DIRECTIVES:
1. Substitute "exp_opp" for "exp_Ropp" in the Coq Rpower library listing, and reproduce it from the line containing "Lemma exp_ln : forall" through the words "x) = / exp x.".
2. Resume the Coq Rpower library listing after its final line by adding further declarations in the same style.

[Begin SOURCE]

# Library Coq.Reals.Rpower

Require Import Rbase.
Require Import Rfunctions.
Require Import SeqSeries.
Require Import Rtrigo.
Require Import Ranalysis1.
Require Import Exp_prop.
Require Import Rsqrt_def.
Require Import R_sqrt.
Require Import MVT.
Require Import Ranalysis4.
Open Local Scope R_scope.

Lemma P_Rmin : forall (P:R -> Prop) (x y:R), P x -> P y -> P (Rmin x y).

Lemma exp_le_3 : exp 1 <= 3.

# Properties of Exp

Theorem exp_increasing : forall x y:R, x < y -> exp x < exp y.

Theorem exp_lt_inv : forall x y:R, exp x < exp y -> x < y.

Lemma exp_ineq1 : forall x:R, 0 < x -> 1 + x < exp x.

Lemma ln_exists1 : forall y:R, 1 <= y -> { z:R | y = exp z }.

Lemma ln_exists : forall y:R, 0 < y -> { z:R | y = exp z }.

Definition Rln (y:posreal) : R :=
let (a,_) := ln_exists (pos y) (cond_pos y) in a.

Definition ln (x:R) : R :=
match Rlt_dec 0 x with
| left a => Rln (mkposreal x a)
| right a => 0
end.

Lemma exp_ln : forall x:R, 0 < x -> exp (ln x) = x.

Theorem exp_inv : forall x y:R, exp x = exp y -> x = y.

Theorem exp_Ropp : forall x:R, exp (- x) = / exp x.

# Properties of Ln

Theorem ln_increasing : forall x y:R, 0 < x -> x < y -> ln x < ln y.

Theorem ln_exp : forall x:R, ln (exp x) = x.

Theorem ln_1 : ln 1 = 0.

Theorem ln_lt_inv : forall x y:R, 0 < x -> 0 < y -> ln x < ln y -> x < y.

Theorem ln_inv : forall x y:R, 0 < x -> 0 < y -> ln x = ln y -> x = y.

Theorem ln_mult : forall x y:R, 0 < x -> 0 < y -> ln (x * y) = ln x + ln y.

Theorem ln_Rinv : forall x:R, 0 < x -> ln (/ x) = - ln x.

Theorem ln_continue :
forall y:R, 0 < y -> continue_in ln (fun x:R => 0 < x) y.

# Definition of Rpower

Definition Rpower (x y:R) := exp (y * ln x).

Infix Local "^R" := Rpower (at level 30, right associativity) : R_scope.

[End SOURCE]
[Begin MATERIAL SUPPLIED]

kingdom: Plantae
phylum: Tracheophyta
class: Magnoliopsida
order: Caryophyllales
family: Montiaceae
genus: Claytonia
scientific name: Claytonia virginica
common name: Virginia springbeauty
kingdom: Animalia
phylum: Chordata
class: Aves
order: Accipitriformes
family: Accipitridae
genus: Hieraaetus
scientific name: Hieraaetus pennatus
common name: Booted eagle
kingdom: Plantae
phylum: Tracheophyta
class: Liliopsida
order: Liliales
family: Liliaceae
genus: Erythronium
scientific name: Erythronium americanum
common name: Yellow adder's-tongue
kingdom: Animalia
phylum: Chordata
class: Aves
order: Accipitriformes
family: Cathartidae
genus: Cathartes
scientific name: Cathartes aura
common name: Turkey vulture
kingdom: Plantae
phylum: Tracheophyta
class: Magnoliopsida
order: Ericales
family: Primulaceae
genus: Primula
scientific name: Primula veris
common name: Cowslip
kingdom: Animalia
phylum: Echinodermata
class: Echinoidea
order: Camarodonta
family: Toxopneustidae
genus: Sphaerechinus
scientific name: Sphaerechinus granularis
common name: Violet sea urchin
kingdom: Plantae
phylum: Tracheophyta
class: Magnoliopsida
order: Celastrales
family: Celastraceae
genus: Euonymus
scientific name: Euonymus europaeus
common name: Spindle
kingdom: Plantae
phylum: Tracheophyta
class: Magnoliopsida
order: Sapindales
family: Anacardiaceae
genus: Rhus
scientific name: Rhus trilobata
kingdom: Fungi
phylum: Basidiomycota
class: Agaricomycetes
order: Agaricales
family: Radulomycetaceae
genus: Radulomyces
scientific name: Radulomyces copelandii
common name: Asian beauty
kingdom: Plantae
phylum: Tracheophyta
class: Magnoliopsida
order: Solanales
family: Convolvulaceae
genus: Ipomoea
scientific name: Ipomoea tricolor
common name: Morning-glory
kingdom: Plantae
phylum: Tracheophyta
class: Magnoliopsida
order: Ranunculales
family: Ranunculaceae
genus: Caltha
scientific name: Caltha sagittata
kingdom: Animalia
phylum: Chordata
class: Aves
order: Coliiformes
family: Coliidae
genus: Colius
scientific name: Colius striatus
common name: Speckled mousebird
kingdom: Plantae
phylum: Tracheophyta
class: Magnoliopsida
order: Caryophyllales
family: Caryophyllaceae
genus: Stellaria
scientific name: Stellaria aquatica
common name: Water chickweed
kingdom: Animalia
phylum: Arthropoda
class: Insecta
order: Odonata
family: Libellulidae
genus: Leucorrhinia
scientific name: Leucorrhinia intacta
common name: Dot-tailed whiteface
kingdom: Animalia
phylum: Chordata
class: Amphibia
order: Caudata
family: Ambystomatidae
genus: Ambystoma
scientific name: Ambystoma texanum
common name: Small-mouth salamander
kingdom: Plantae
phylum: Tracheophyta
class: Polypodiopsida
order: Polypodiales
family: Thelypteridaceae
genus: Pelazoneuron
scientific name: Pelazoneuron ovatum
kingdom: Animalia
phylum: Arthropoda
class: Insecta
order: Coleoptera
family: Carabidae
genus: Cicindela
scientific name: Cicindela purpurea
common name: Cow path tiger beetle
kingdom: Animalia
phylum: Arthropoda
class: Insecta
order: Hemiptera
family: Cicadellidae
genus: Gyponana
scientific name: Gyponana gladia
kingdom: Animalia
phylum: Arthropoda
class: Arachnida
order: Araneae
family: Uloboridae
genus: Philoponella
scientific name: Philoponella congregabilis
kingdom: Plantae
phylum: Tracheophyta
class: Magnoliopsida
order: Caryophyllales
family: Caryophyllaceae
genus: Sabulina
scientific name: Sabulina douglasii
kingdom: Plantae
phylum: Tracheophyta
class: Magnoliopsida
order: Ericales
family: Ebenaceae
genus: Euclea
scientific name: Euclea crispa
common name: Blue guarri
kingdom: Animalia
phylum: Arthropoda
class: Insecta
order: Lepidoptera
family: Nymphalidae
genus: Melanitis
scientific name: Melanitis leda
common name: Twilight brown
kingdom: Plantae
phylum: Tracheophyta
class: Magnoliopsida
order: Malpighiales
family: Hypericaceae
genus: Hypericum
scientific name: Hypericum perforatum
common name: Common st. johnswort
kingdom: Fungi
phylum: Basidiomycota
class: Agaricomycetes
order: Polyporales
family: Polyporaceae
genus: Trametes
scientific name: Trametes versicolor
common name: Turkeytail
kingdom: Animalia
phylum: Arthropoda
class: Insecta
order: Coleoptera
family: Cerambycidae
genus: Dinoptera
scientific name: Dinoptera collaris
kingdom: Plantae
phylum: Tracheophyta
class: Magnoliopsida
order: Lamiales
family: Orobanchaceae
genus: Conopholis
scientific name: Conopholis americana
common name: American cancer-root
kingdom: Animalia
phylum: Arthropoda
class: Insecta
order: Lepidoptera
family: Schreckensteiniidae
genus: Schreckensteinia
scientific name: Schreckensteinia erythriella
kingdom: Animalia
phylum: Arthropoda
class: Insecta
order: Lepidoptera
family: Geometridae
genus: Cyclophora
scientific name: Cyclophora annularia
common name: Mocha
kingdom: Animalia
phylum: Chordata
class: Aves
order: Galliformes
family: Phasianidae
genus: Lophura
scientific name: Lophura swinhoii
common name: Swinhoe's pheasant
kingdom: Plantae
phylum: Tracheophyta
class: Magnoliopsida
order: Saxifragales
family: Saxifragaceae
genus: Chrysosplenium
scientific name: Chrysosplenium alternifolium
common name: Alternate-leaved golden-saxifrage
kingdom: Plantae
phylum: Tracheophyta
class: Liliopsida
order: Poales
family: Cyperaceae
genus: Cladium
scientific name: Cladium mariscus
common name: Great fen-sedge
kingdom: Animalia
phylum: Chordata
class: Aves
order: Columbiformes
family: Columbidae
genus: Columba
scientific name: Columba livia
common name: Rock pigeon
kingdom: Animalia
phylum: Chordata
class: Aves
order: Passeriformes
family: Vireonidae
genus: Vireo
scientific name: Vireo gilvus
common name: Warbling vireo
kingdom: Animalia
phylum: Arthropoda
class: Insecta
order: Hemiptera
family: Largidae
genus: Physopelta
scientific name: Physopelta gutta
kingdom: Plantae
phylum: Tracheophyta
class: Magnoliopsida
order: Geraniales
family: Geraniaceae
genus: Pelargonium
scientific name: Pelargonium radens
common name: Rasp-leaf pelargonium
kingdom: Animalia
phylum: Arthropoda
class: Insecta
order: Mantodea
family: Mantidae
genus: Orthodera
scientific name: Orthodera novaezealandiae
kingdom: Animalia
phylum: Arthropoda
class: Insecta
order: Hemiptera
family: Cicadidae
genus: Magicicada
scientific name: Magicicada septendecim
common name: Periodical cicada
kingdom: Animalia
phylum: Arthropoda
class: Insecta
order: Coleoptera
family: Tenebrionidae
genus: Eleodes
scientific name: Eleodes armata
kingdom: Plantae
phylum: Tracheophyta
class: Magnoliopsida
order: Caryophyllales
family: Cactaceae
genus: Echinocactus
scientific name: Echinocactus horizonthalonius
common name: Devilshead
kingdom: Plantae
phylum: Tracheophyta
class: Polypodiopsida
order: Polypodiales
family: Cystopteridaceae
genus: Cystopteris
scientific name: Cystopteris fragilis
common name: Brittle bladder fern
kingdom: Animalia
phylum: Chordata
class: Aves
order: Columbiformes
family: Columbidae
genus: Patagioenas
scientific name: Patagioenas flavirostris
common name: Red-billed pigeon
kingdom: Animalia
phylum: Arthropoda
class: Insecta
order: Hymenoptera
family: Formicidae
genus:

[End MATERIAL SUPPLIED]

OUTPUTS IN ORDER:
1.
Lemma exp_ln : forall x:R, 0 < x -> exp (ln x) = x.

Theorem exp_inv : forall x y:R, exp x = exp y -> x = y.

Theorem exp_opp : forall x:R, exp (- x) = / exp x.

2.
# Properties of Rpower

Note: Rpower is prolongated to 1 on negative real numbers and it thus does not extend integer power. The next two lemmas, which hold for integer power, accidentally hold on negative real numbers as a side effect of the default value taken on negative real numbers. Contrastingly, the lemmas that do not hold for the integer power of a negative number are stated for Rpower on the positive numbers only (even if they accidentally hold due to the default value of Rpower on the negative side, as it is the case for Rpower_O).

Theorem Rpower_plus : forall x y z:R, z ^R (x + y) = z ^R x * z ^R y.

Theorem Rpower_mult : forall x y z:R, (x ^R y) ^R z = x ^R (y * z).

Theorem Rpower_O : forall x:R, 0 < x -> x ^R 0 = 1.

Theorem Rpower_1 : forall x:R, 0 < x -> x ^R 1 = x.

Theorem Rpower_pow : forall (n:nat) (x:R), 0 < x -> x ^R INR n = x ^ n.

Theorem Rpower_lt :
forall x y z:R, 1 < x -> 0 <= y -> y < z -> x ^R y < x ^R z.

Theorem Rpower_sqrt : forall x:R, 0 < x -> x ^R (/ 2) = sqrt x.

Theorem Rpower_Ropp : forall x y:R, x ^R (- y) = / x ^R y.

Theorem Rle_Rpower :
forall e n m:R, 1 < e -> 0 <= n -> n <= m -> e ^R n <= e ^R m.

Theorem ln_lt_2 : / 2 < ln 2.

# Differentiability of Ln and Rpower

Theorem limit1_ext :
forall (f g:R -> R) (D:R -> Prop) (l x:R),
(forall x:R, D x -> f x = g x) -> limit1_in f D l x -> limit1_in g D l x.

Theorem limit1_imp :
forall (f:R -> R) (D D1:R -> Prop) (l x:R),
(forall x:R, D1 x -> D x) -> limit1_in f D l x -> limit1_in f D1 l x.

Theorem Rinv_Rdiv : forall x y:R, x <> 0 -> y <> 0 -> / (x / y) = y / x.

Theorem Dln : forall y:R, 0 < y -> D_in ln Rinv (fun x:R => 0 < x) y.

Lemma derivable_pt_lim_ln : forall x:R, 0 < x -> derivable_pt_lim ln x (/ x).

Theorem D_in_imp :
forall (f g:R -> R) (D D1:R -> Prop) (x:R),
(forall x:R, D1 x -> D x) -> D_in f g D x -> D_in f g D1 x.

Theorem D_in_ext :
forall (f g h:R -> R) (D:R -> Prop) (x:R),
f x = g x -> D_in h f D x -> D_in h g D x.

Theorem Dpower :
forall y z:R,
0 < y ->
D_in (fun x:R => x ^R z) (fun x:R => z * x ^R (z - 1)) (
fun x:R => 0 < x) y.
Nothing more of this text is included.